The thing is generics in TypeScript are universal, meaning if I define a function as <T>function(i: T) {...} it has to work for all possibles types T.
Arrays like the ones you need require existential generic types. This means that for the same function <T>function(i: T) {...}, the function definition decides a set of types it works for, and when you call the function, you need to account for all possible types. Yeah, it is a bit hard to wrap your head around.
The above text in italics is a paraphrasis from this post by jcalz.
You can implement existential generics in TypeScript with callbacks. Here's your code, rewritten to allow your heterogeneous array.
This is your Item type:
type Item<T> = {
value: T;
fn: (value: T) => void;
}
Now we make an existential generic version for Item:
type ExistentialItem = <U>(callback: <T>(item: Item<T>) => U) => U;
No ExistentialItem is the type of function that takes a callback and returns the result of the callback. The callback takes an Item of type T and returns a result. Note that the type of ExistentialItem does not depend on the type of Item anymore. You'll want to convert all your Items to ExistentialItems, so write a helper for that.
const getExistentialItem = <T>(item: Item<T>): ExistentialItem => {
return (callback) => callback(item);
}
// The compiled JS for the sake of simplicity
const getExistentialItem = (i) => {
return (cb) => cb(i);
};
Now you can use the ExistentialItem to type your heterogeneous array as:
const arr: ExistentialItem[] = [
getItem({
value: 1,
fn: (n) => {
console.log(n.toString())
}
}),
getItem({
value: '1',
fn: (n) => {
console.log(n.padStart(10, '1'))
}
}),
]
All the type checks pass for this array.

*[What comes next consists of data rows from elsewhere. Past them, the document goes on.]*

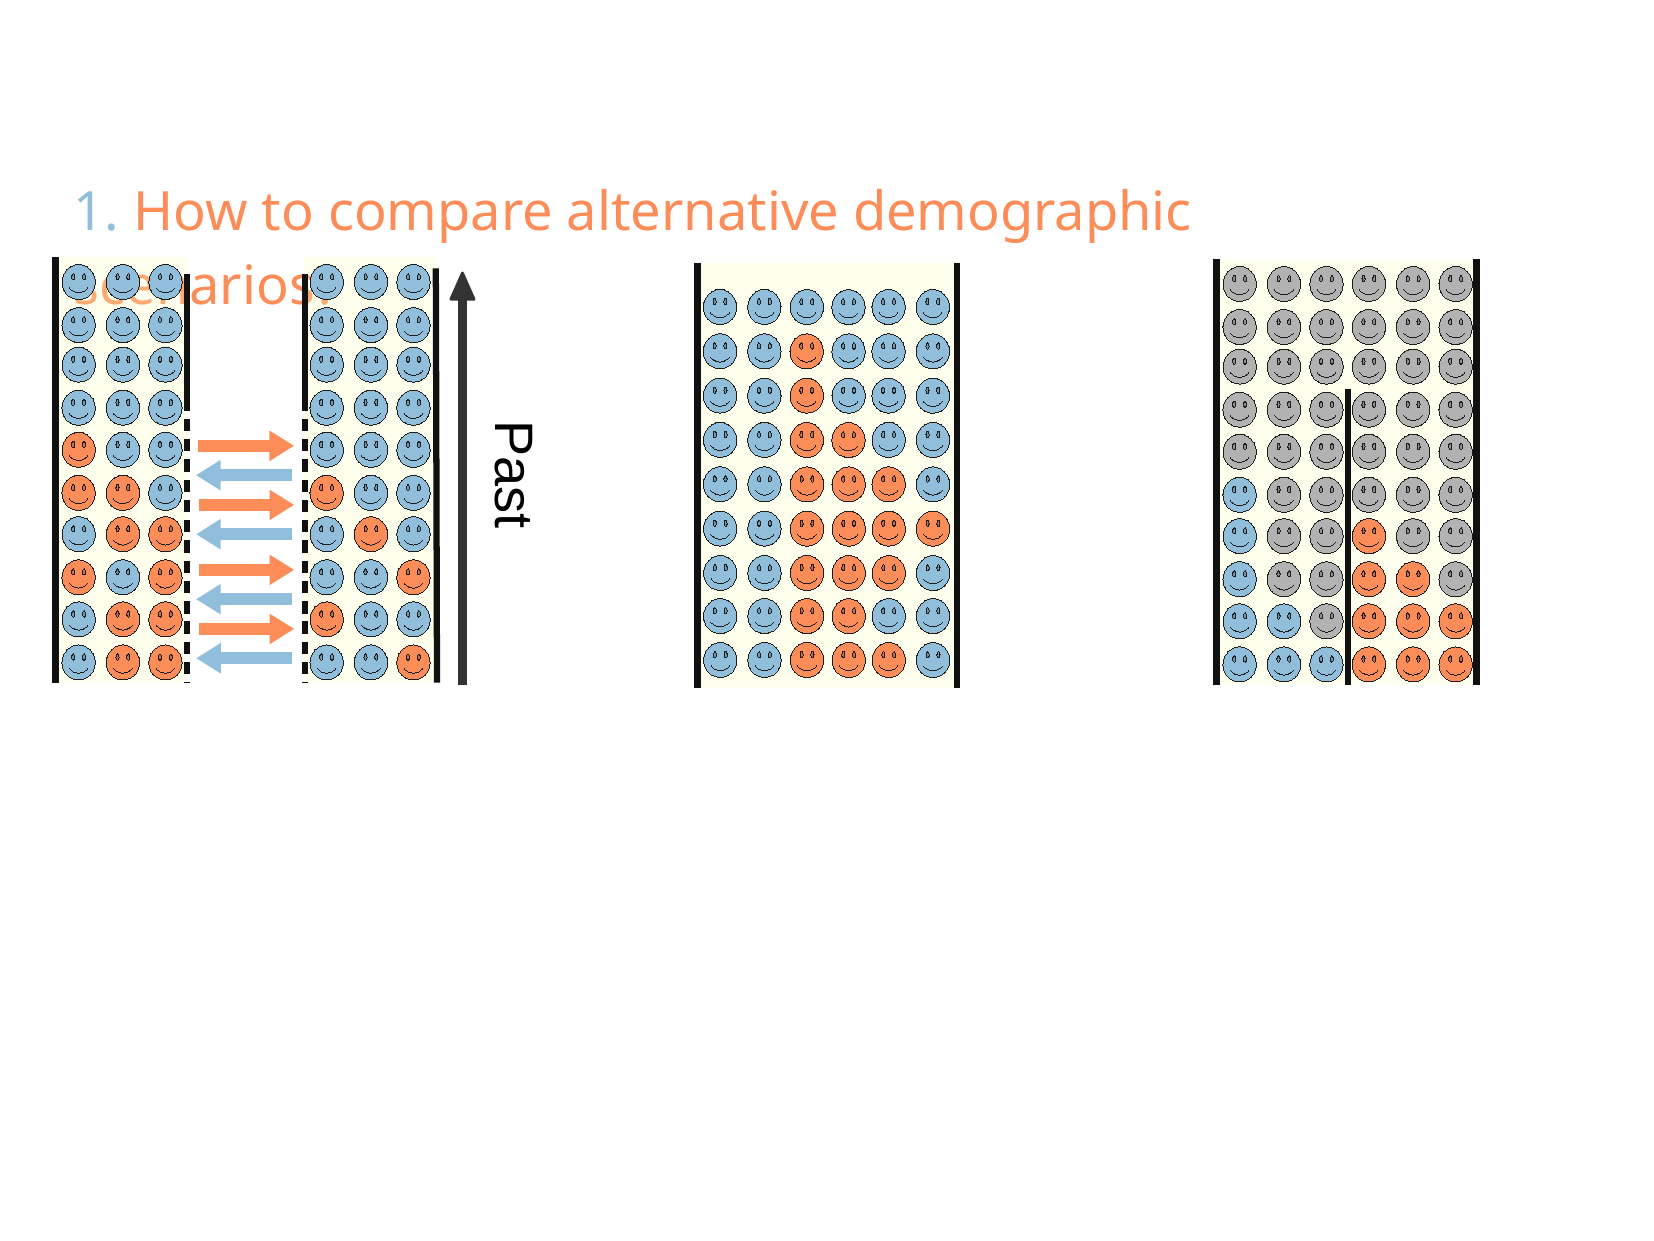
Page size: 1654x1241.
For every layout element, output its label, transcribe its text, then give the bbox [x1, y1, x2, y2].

text_box 1. How to compare alternative demographic scenarios? [59, 165, 1477, 302]
text_box Past [476, 405, 552, 544]
text_box [59, 257, 187, 683]
text_box [303, 257, 435, 683]
text_box [1220, 259, 1473, 685]
text_box [701, 262, 957, 688]
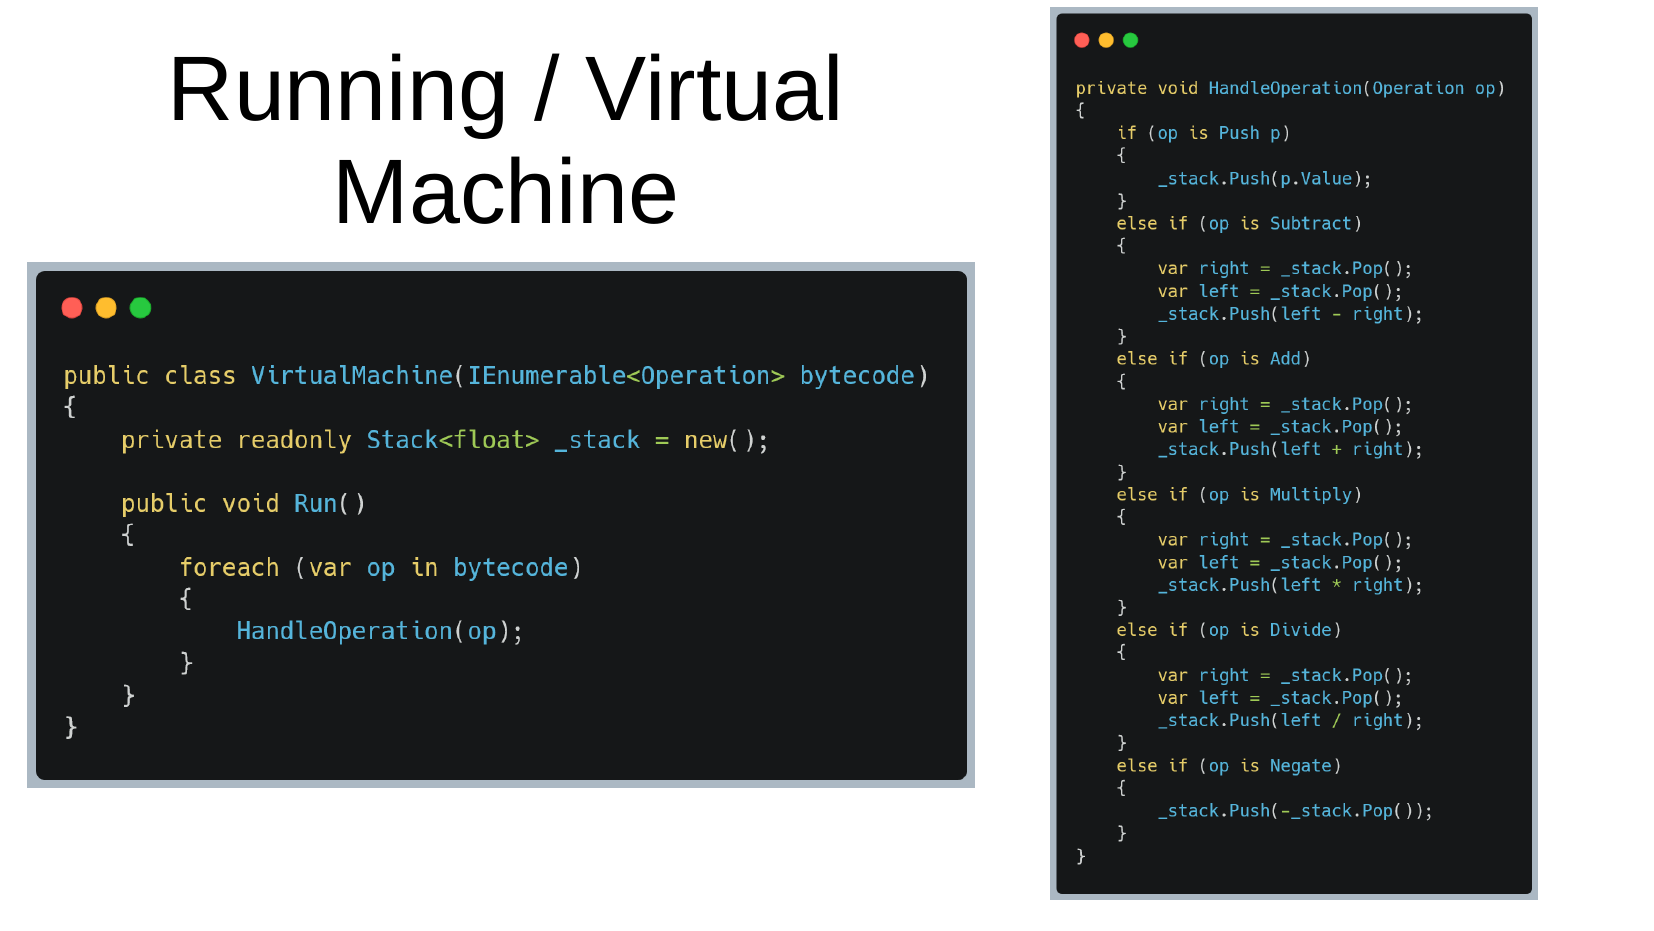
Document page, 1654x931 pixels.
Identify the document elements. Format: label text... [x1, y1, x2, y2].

picture [1050, 7, 1538, 901]
picture [27, 262, 976, 788]
title Running / Virtual Machine [37, 37, 976, 243]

The caveat is that using this ExistentialItem array is significantly more work, at least in my opinion.
Let's say you want your useItems to return an array of all the keys of the objects in the array. Instead of writing this like you normally would if it was a homogenous array:
const useItems = (items: Item<number>[]) => {
return items.map(i => i.key)
}
You have to first call the ExistentialItem.

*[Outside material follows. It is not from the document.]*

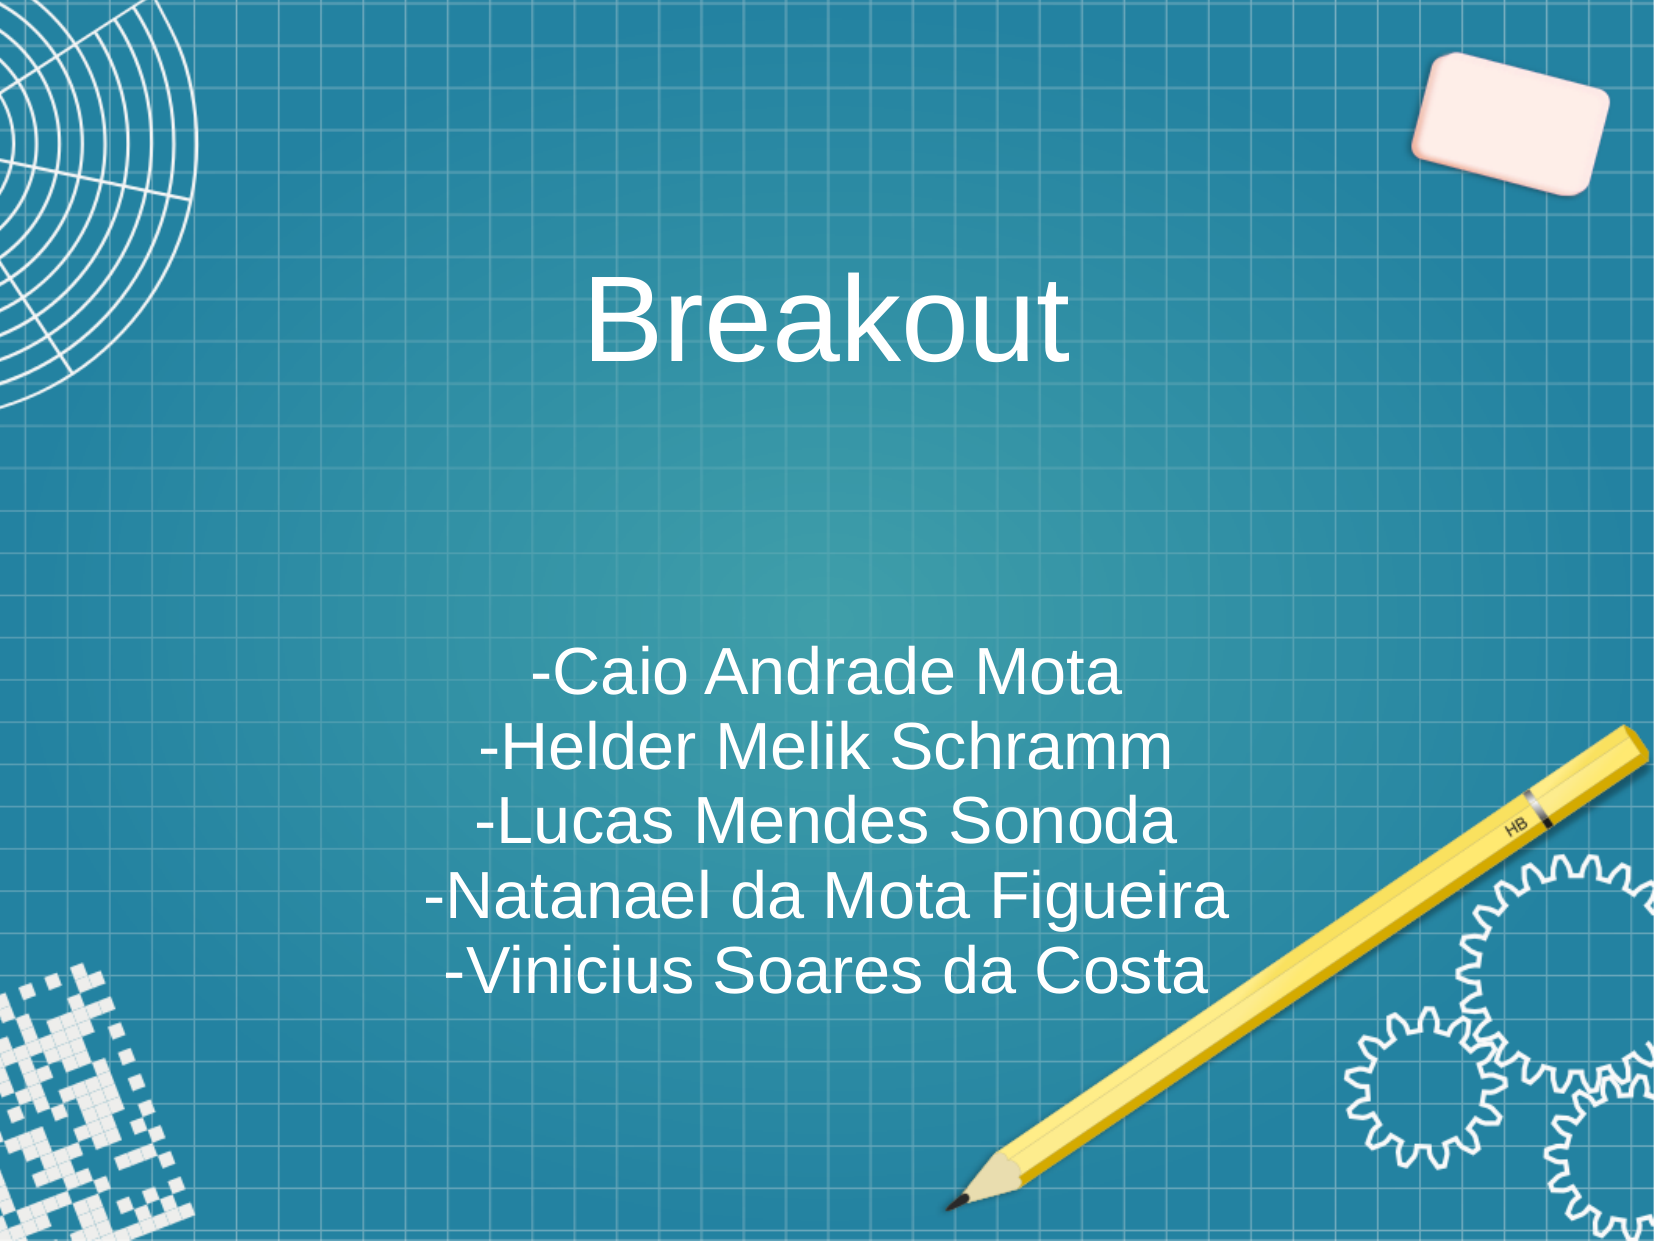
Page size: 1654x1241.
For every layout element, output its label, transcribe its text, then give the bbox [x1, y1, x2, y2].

title Breakout [82, 177, 1571, 461]
subtitle -Caio Andrade Mota -Helder Melik Schramm -Lucas Mendes Sonoda -Natanael da Mota Figueira -Vinicius Soares da Costa [82, 519, 1571, 1123]
picture [0, 0, 1654, 1241]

const useItems = (items: ExistentialItem[]) => {
return items.map(cb => cb(i => i.key))
}
Here we are passing the callback, in which we decide what to do with the item, instead of just using the item directly.
It's up to you to decide whether this added code complexity is worth having type-checking on heterogeneous arrays. If you know the size of the array, you can use [Item<number>, Item<string>], which is an ok solution, but then pushing to the array or trying to access indices greater than 2 will cause issues. Or you can use any, and use type assertions to get type checking again. Not a good solution IMO.
So let's just hope that existential types are implemented into TS natively at some point.
The whole code again, just for the sake of completion:
type Item<T> = {
key: T
fn: (val: T) => void
}
type ExistentialItem = <R>(cb: <T>(item: Item<T>) => R) => R;
const getExistentialItem = <T,>(i: Item<T>): ExistentialItem => {
return (cb) => cb(i);
}
const arr: ExistentialItem[] = [
getExistentialItem({
key: 1,
fn: (n) => {
console.log(n.toString())
}
}),
getExistentialItem({
key: '1',
fn: (n) => {
console.log(n.padStart(10, '1'))
}
}),
]
const useItems = (items: ExistentialItem[]) => {
return items.map(item => item(i => i.key))
}
Check also this answer and this answer to get a better explanation of universal and existential types.